I've been here ever since, although most of my students are long gone. Two fifth graders got English credit for writing the Hundred Acre Wood area in my language arts class. They submitted it to Crom, who approved it, and DaWiz kindly did the coding part of it. Others wrote areas that have since been replaced. Most of them are now in or just going to college, one is at Yale, one at Harvard, some at Brown, Swarthmore, University of Chicago, Northwestern, and Caltech. One teacher who joined us (Tarzan, Apeman, and I) systematically wiping out waiters at Werith's, is now a visiting professor at MIT, and another still teaches with me at the school.
Naively, I had no idea that Snikt had his eye on me as a potential Immortal from the beginning: I was 50, female, and *not* a gamer in any sense of the word. I did understand that he'd performed some magic to allow me to log in after school, even when the game was "full". (It was a time when we had a daytime player limit, and I could never get home as quickly as the hordes of students who rushed home to log on.) One day I mentioned that I was now useless as a guardian to them because I couldn't connect until they'd logged off
to do homework; he typed a few magic letters and, behold!, I was never locked out again.
Ultimately I became a pretty good player. I grouped with more than a hundred different people on my way to hero, including the alts (unknown to me at the time) of Crom, Mega, Ironhand, DaWiz, and other
revered immortals. I constantly started new characters to accompany various new players, forgetting them and having to recreate them to help another. I am, to put it mildly, geographically-challenged, irl as well as here, and often play mages and clerics for their transport spells. I can walk, but I get lost constantly, having absolutely no sense of direction (ask Mendek, he may tell you some horror stories from rl.)

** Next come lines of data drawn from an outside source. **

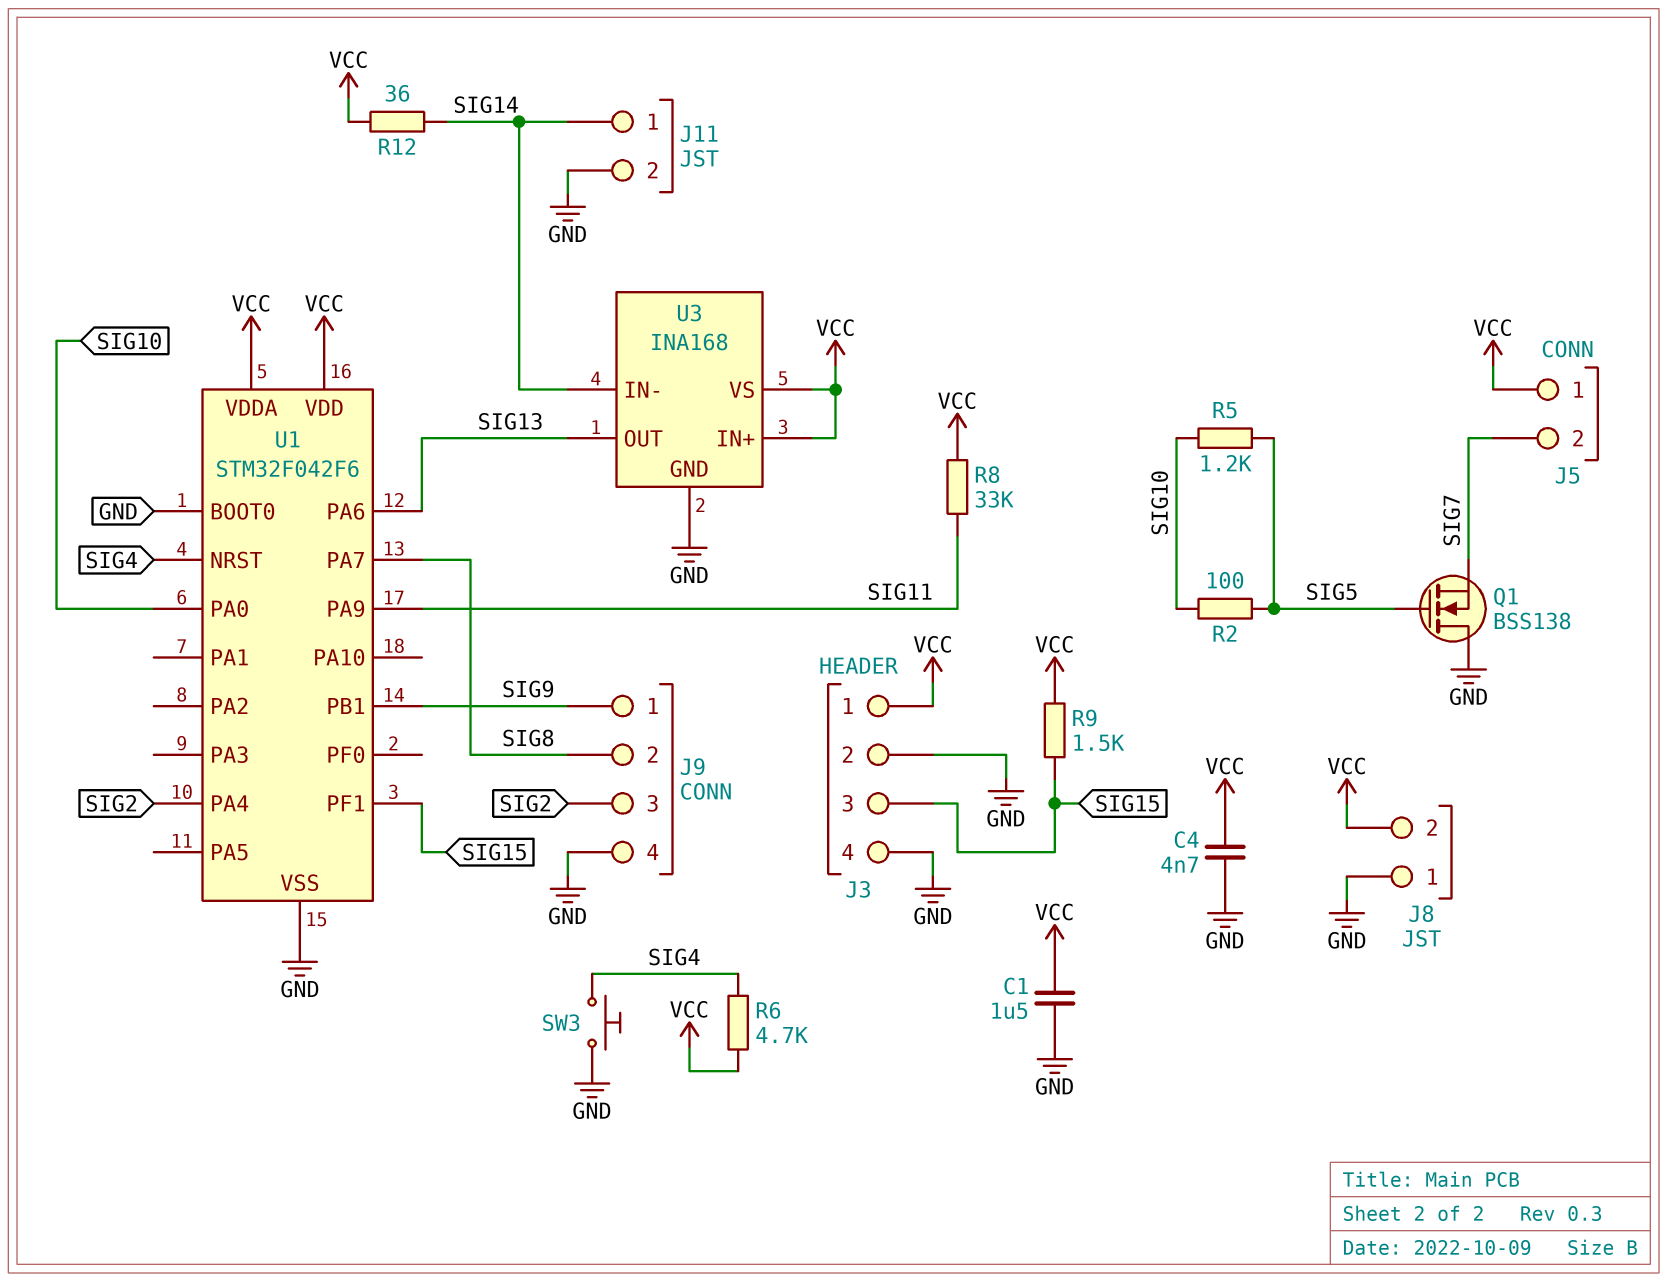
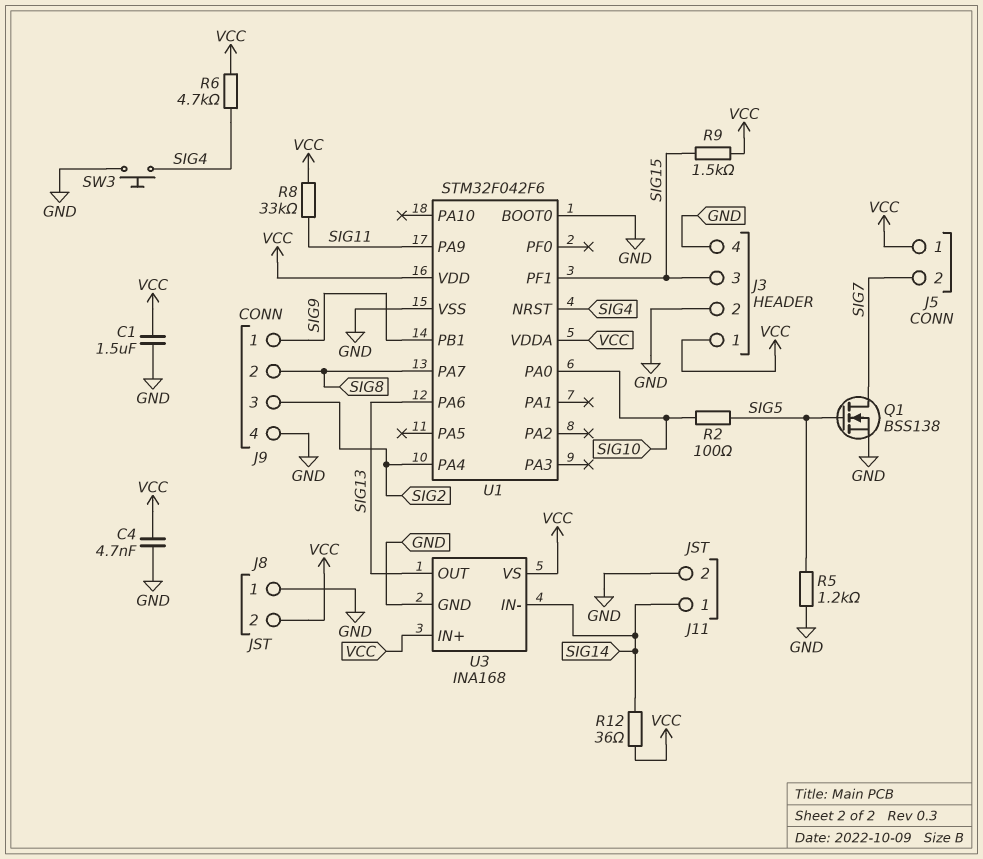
Q1: NMOS BSS138 (G SIG5, D GND, S SIG7) -> NMOS BSS138 (G SIG5, D SIG7, S GND)
R5: 1.2k (SIG5, SIG10) -> 1.2k (GND, SIG5)

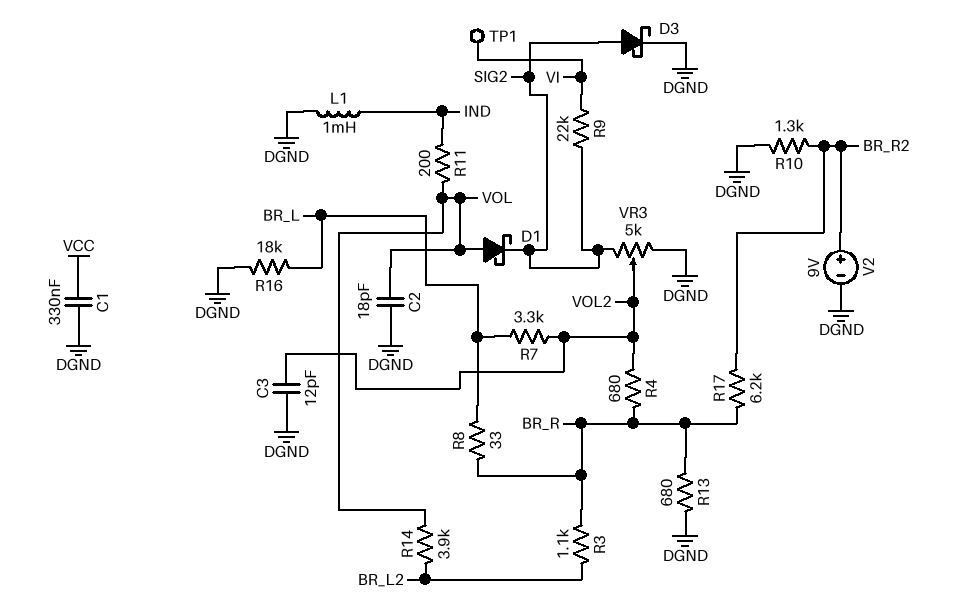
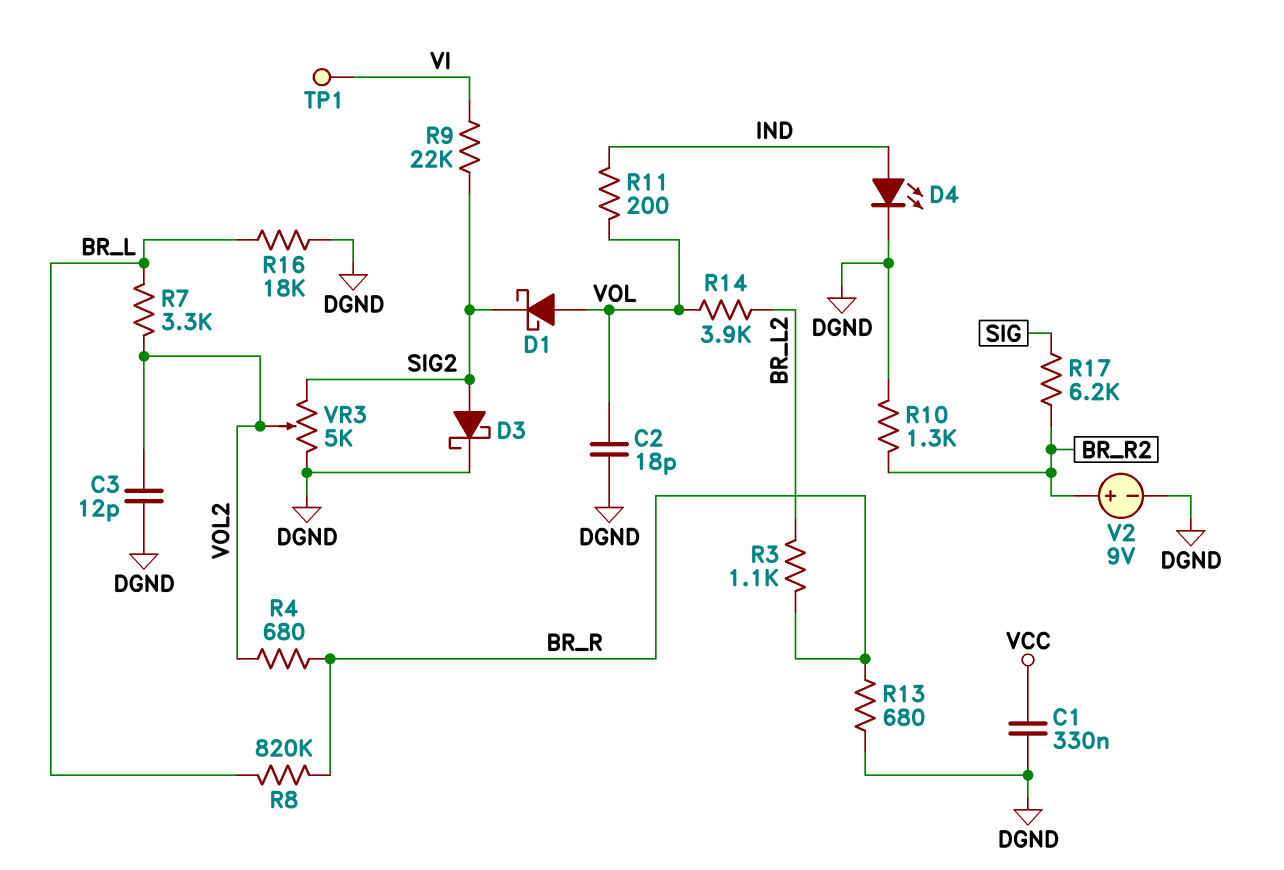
D4: none -> LED (A IND, K DGND)
L1: 1mH (DGND, IND) -> none
R8: 33 (BR_L, BR_R) -> 820k (BR_L, BR_R)
R17: 6.2k (BR_R, BR_R2) -> 6.2k (BR_R2, SIG)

I was determined to do every single level legitimately, and it took me nine months to Hero, which was no wonder, as most of my time was spent talking to other players, untangling disasters, or helping in one way or another. I also continued to play with my students, who delighted in leading me into danger and laughing gleefully as I died repeatedly. I often had negative tnls, and re-equipped constantly. I was spelled up only by myself or groupmates, and often led groups lower than myself, despite my class (mage) and my tendency to get lost. I died a lot in Hell and in Underdark. Often.
At the end I was "helped' through the last two levels. A famous Imm grouped me with her hero, and got me killed twice. DaWiz grouped me with his alt, and got me killed. Snikt once dropped a fido right beside me, telling me to kill it. Forty-five minutes later he "forced" me to kill it, and I leveled. He'd tired of seeing me at 15 tnl for an entire week!
When I became an Immortal, my life actually changed very little. I did the same things I'd been doing for a year, standing in the meadow, just a few steps away from Nom. When I finally got an office, it was in the Tree of Knowledge, and was an exact description of my rl kitchen, including my faithful dog, Max. I have not become a computer whiz, I don't code or write areas, although I did write Mudschool.
My job is to deal with the interpersonal parts of Avatar, watching over young players, trying to keep language and manners civil and appropriate in public places, and protecting those who need protecting. I sometimes function as a mediator, and often have to use patience to deal with sticky situations. In addition, I do some education-related things, work with the Immortal staff, and act as an advisor to Snikt. My current goals are to continue to find excellent Imm candidates and perhaps complete the revisions of Mudschool
(having given up on my desire for the return of hunger and thirst) and write the next phase of mud education, the Tree School.